Une grande attention est alors portée au geste, aux matériaux, souvent tirés du quotidien, aux objets. Ainsi les feuilles de plâtre sont des moulages en plâtre d’une feuille chiffonnée, mimant le papier par la couleur et la texture alors que la matrice est de métal, dont l’une, ici, est surmontée d’un savon, parce que le geste pour chiffonner une feuille est le même que celui de se savonner les mains. Ainsi, cette bobine de ficelle, prise dans de la cire rouge, qui occupe de façon étonnante l’espace avec un fil qui en sort et qui rejoint, tendu, le plafond ; on est alors obligés d’en faire le tour, de prendre ce presque rien en compte dans notre appréhension du lieu. 

Michel François capture aussi le monde en photo, en portant le même regard particulier sur ce qui l’entoure. Un moment a priori anodin, un arbre couché, une pieuvre pêchée, une petite fille qui crie, un chantier à l’échafaudage un peu bricolé : autant de moment où ce qui est habituel bascule et devient artistique. Une fois qu’il a été arraché par la tempête, l’arbre devient une sculpture au sol, avec ses branches brisées qui pointent agressivement, évoquant des formes animales ; la pieuvre est projetée sur le sol, les tentacules enroulés dans des volutes cernées de tâches d’encre, un écho à la flaque de bronze de l’autre mur. Les photographies, imprimées au format de grandes affiches, peuvent être montrées dans la ville, collées de façon ‘sauvage’, sans légende (une des remarques de Michel François est de dire qu’on a pas du tout l’habitude de voir des images sans qu’elles soient commentées, annotées, légendées… il veut aller à l’encontre de ça et confronter les photographies, brutes, au regard, sans les contextualiser par le verbe) ; ces images sont aussi montrées dans les expositions, collées au mur et généralement accompagnées de piles d’affiches, le visiteur peut se servir ; la pile, comme forme sculpturale, diminue alors au fil des jours.

Au delà de l’anecdote, ce qui intéresse l’artiste, c’est avant tout de souligner que la création, l’art ne sont pas un domaine éloigné de la vie quotidienne, et qu’on peut retrouver des formes plastiques dans la vie quotidienne.

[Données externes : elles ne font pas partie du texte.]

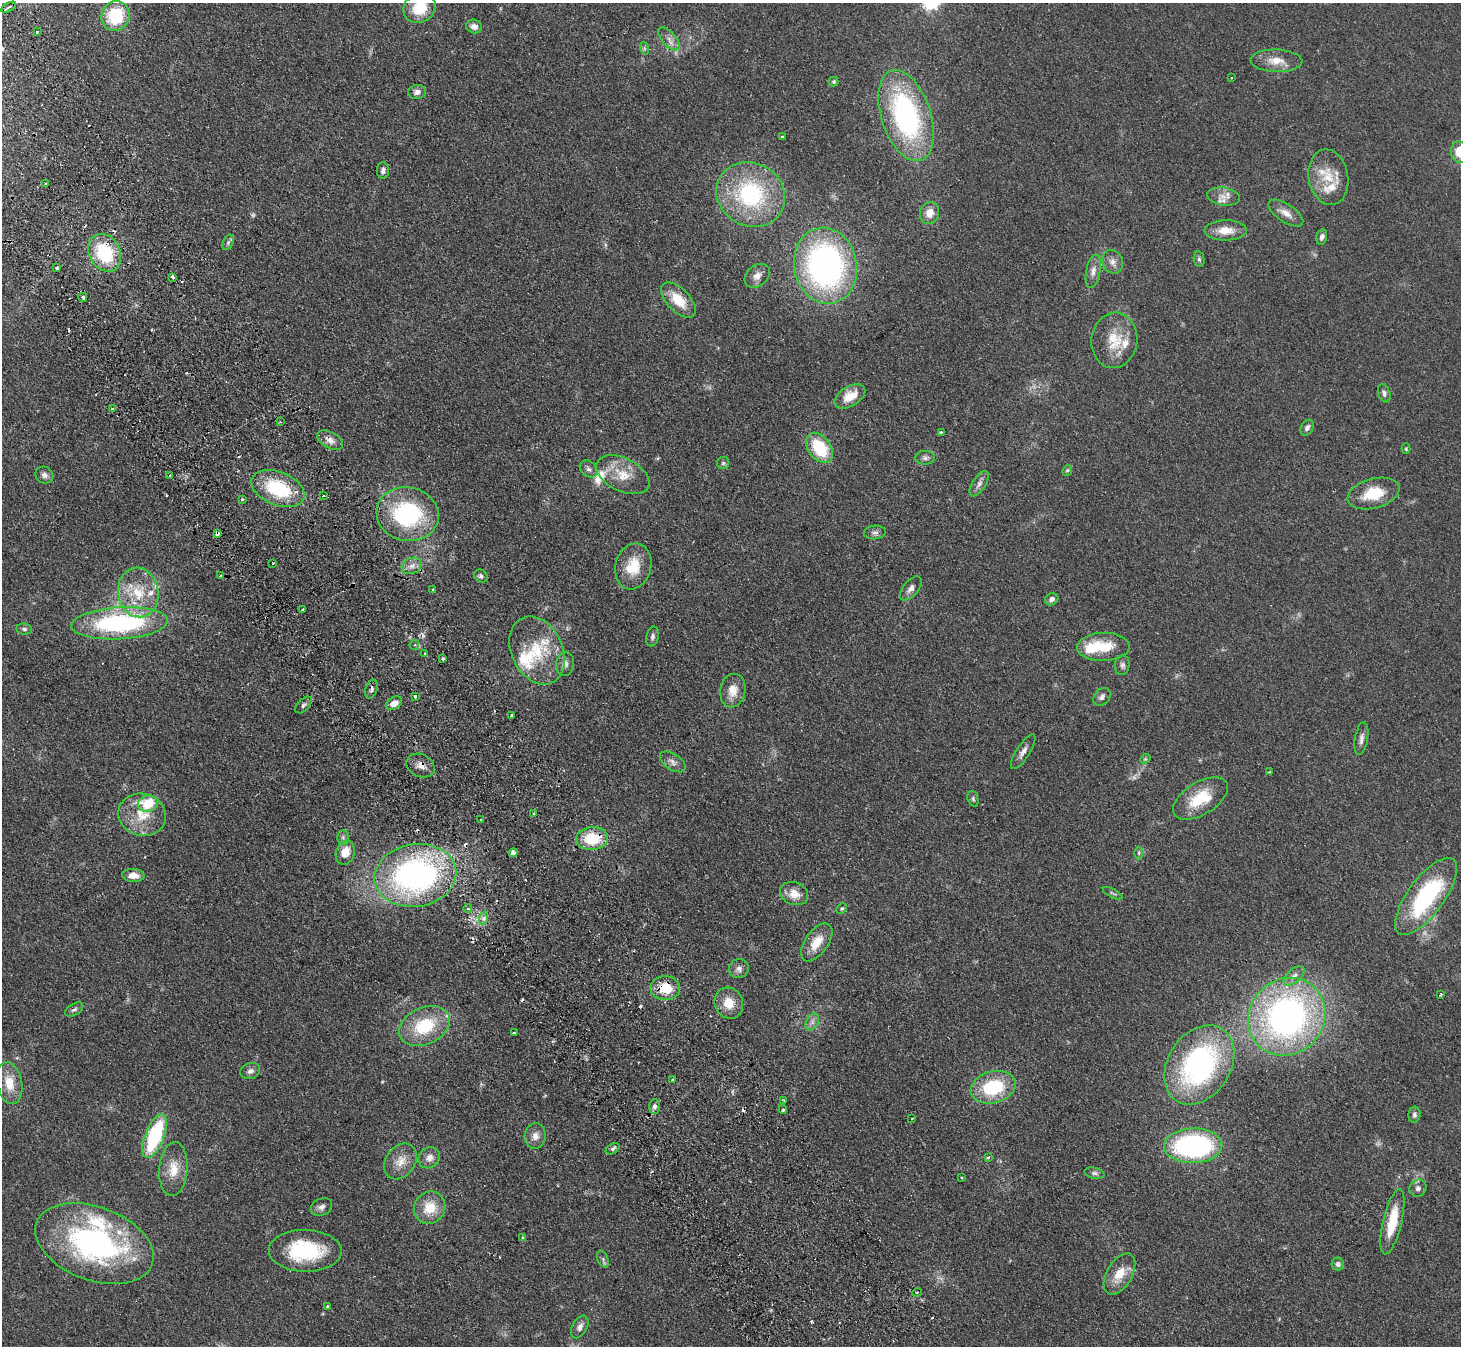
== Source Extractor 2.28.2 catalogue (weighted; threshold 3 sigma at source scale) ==
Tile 11 of 4 x 4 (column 3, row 3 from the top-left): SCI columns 2971-4429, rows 1675-3018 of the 5940 x 5898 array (HDU 1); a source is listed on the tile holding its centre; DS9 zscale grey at full resolution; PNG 1463 x 1348 px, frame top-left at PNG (2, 3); each listed source drawn as its Kron ellipse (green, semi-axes under 4 px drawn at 4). Shown black and unused: <1% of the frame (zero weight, under 2 of 3 exposures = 3% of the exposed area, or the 3 px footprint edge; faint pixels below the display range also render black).
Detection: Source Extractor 2.28.2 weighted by HDU 2 'WHT'; one run over the whole footprint, this tile lists its part. Background 0.0991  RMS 0.0091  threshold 0.041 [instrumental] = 3 sigma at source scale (4.5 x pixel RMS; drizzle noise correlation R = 1.50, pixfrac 1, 0.05/0.05 arcsec/px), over >= 5 px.
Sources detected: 189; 5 too faint to see at this stretch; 19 cosmic-ray / hot-pixel residue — neither listed nor drawn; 10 inside a brighter listed object's ellipse — not listed separately; the other 155 listed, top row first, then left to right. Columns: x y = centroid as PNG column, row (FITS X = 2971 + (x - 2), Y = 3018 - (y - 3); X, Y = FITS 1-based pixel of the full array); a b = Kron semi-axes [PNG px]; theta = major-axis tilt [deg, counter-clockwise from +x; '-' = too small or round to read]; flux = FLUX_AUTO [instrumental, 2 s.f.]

Une série des affiches photographiques de l’artiste va également être montrée ; ces images où il capte des moments de sculpture dans le monde, cliché d’un instant où on voit une opération ou une question sculpturale surgir, qui seront collées à différents endroits du collège, de façon presque clandestine, pour faire irruption dans l’environnement, sans accompagnement ni légende. 

L’exposition portera donc sur deux axes : dans la salle d’EROA, un ensemble de travaux portant sur la matière ; hors les murs, un ensemble d’images qui, par leur présence même, questionneront l’espace scolaire et sa perception.

Michel François est un artiste belge, né en 1956 à Saint Trond.

Il a été le représentant de la Belgique à la Biennale de Venise, a exposé aux Palais des Beaux-Arts de Bruxelles, à Berne et à Lausanne, à Munich, à Villeurbanne et Sète, et il a fait l’objet d’une importante rétrospective au SMAK de Gand. 

Sylvain Courbois, qui est assistant de Michel François, viendra animer un atelier auprès d’une classe de 4è. Un assistant, c’est une personne qui est au service de la production d’un artiste, qui aide à la réalisation des pièces. Certaines pièces doivent être démontées et remontées lors des expositions, certaines pièces doivent être modifiées selon les lieux, certaines œuvres sont même re-fabriquées à chaque fois qu’elle sont montrées.